RECORDS TO USE:
·····

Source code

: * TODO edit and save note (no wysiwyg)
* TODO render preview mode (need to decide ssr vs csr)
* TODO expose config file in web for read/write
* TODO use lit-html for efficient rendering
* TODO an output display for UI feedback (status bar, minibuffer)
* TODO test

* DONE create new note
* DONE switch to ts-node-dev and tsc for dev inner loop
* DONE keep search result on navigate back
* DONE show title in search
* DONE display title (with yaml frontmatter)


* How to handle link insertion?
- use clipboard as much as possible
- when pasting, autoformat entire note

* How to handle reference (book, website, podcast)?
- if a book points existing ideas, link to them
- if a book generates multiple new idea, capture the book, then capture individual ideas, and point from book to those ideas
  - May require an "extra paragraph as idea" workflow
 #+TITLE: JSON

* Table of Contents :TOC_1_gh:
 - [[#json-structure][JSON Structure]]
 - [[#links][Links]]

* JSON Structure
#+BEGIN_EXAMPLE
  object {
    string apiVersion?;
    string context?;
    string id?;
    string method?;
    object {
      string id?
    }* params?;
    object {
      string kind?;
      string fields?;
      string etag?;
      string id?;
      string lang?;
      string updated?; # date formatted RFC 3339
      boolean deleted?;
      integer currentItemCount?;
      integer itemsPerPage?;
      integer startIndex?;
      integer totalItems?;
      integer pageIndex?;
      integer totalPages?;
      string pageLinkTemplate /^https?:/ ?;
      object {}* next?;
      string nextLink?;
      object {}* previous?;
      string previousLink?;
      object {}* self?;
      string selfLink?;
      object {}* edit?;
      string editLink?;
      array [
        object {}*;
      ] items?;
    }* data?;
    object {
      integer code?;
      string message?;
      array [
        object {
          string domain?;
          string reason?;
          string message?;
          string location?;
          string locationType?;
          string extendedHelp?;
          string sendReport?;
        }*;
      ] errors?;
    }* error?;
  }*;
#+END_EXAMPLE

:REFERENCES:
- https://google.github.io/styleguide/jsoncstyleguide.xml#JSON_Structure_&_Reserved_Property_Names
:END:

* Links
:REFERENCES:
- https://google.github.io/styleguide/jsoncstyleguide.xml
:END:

·····

ACTIVITY: A verbatim copy of all the entries is the expected result.

EXERCISE OUTPUT:
Source code

: * TODO edit and save note (no wysiwyg)
* TODO render preview mode (need to decide ssr vs csr)
* TODO expose config file in web for read/write
* TODO use lit-html for efficient rendering
* TODO an output display for UI feedback (status bar, minibuffer)
* TODO test

* DONE create new note
* DONE switch to ts-node-dev and tsc for dev inner loop
* DONE keep search result on navigate back
* DONE show title in search
* DONE display title (with yaml frontmatter)


* How to handle link insertion?
- use clipboard as much as possible
- when pasting, autoformat entire note

* How to handle reference (book, website, podcast)?
- if a book points existing ideas, link to them
- if a book generates multiple new idea, capture the book, then capture individual ideas, and point from book to those ideas
  - May require an "extra paragraph as idea" workflow
 #+TITLE: JSON

* Table of Contents :TOC_1_gh:
 - [[#json-structure][JSON Structure]]
 - [[#links][Links]]

* JSON Structure
#+BEGIN_EXAMPLE
  object {
    string apiVersion?;
    string context?;
    string id?;
    string method?;
    object {
      string id?
    }* params?;
    object {
      string kind?;
      string fields?;
      string etag?;
      string id?;
      string lang?;
      string updated?; # date formatted RFC 3339
      boolean deleted?;
      integer currentItemCount?;
      integer itemsPerPage?;
      integer startIndex?;
      integer totalItems?;
      integer pageIndex?;
      integer totalPages?;
      string pageLinkTemplate /^https?:/ ?;
      object {}* next?;
      string nextLink?;
      object {}* previous?;
      string previousLink?;
      object {}* self?;
      string selfLink?;
      object {}* edit?;
      string editLink?;
      array [
        object {}*;
      ] items?;
    }* data?;
    object {
      integer code?;
      string message?;
      array [
        object {
          string domain?;
          string reason?;
          string message?;
          string location?;
          string locationType?;
          string extendedHelp?;
          string sendReport?;
        }*;
      ] errors?;
    }* error?;
  }*;
#+END_EXAMPLE

:REFERENCES:
- https://google.github.io/styleguide/jsoncstyleguide.xml#JSON_Structure_&_Reserved_Property_Names
:END:

* Links
:REFERENCES:
- https://google.github.io/styleguide/jsoncstyleguide.xml
:END:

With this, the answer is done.